## WHAT IS NEEDED
Only the lines below between the ones containing "Nivel de Criticidad, R8: 60 -> 30" and "B08, 2021-08-31: 0.35 -> 0.203", inclusive, are to be reproduced, each exactly as it stands.

## INFORMATION SHOWN
*** Block opens ***

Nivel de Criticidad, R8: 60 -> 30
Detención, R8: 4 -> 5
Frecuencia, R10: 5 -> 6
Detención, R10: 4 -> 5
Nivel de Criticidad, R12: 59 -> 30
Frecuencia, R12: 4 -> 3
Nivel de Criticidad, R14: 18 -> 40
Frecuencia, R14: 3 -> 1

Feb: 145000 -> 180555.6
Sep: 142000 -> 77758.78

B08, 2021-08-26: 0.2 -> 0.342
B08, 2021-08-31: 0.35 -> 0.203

*** Block closes ***
*** Block opens ***

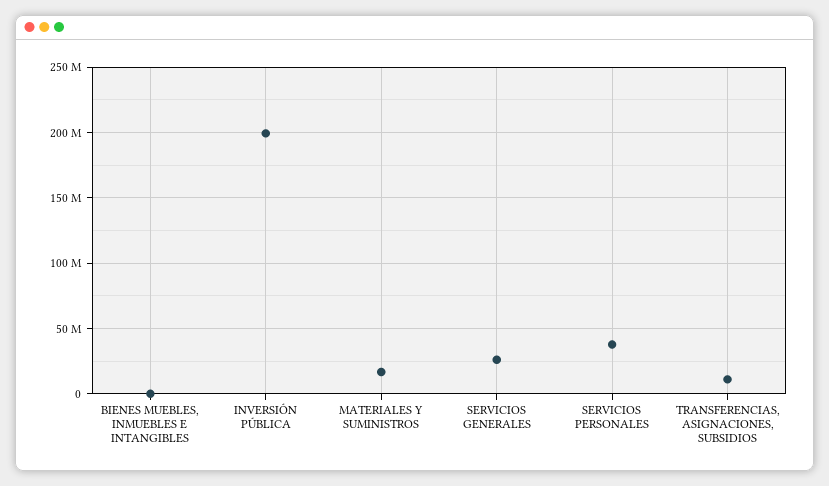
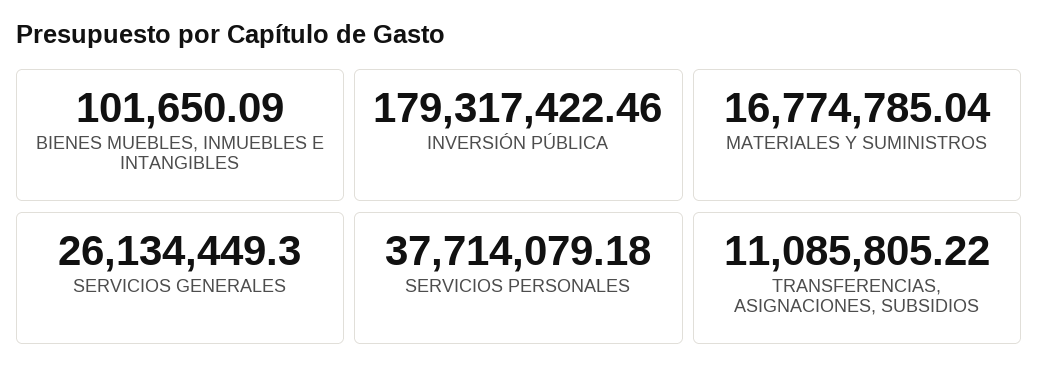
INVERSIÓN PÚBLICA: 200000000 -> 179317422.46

*** Block closes ***

## RESPONSE AREA
Nivel de Criticidad, R8: 60 -> 30
Detención, R8: 4 -> 5
Frecuencia, R10: 5 -> 6
Detención, R10: 4 -> 5
Nivel de Criticidad, R12: 59 -> 30
Frecuencia, R12: 4 -> 3
Nivel de Criticidad, R14: 18 -> 40
Frecuencia, R14: 3 -> 1

Feb: 145000 -> 180555.6
Sep: 142000 -> 77758.78

B08, 2021-08-26: 0.2 -> 0.342
B08, 2021-08-31: 0.35 -> 0.203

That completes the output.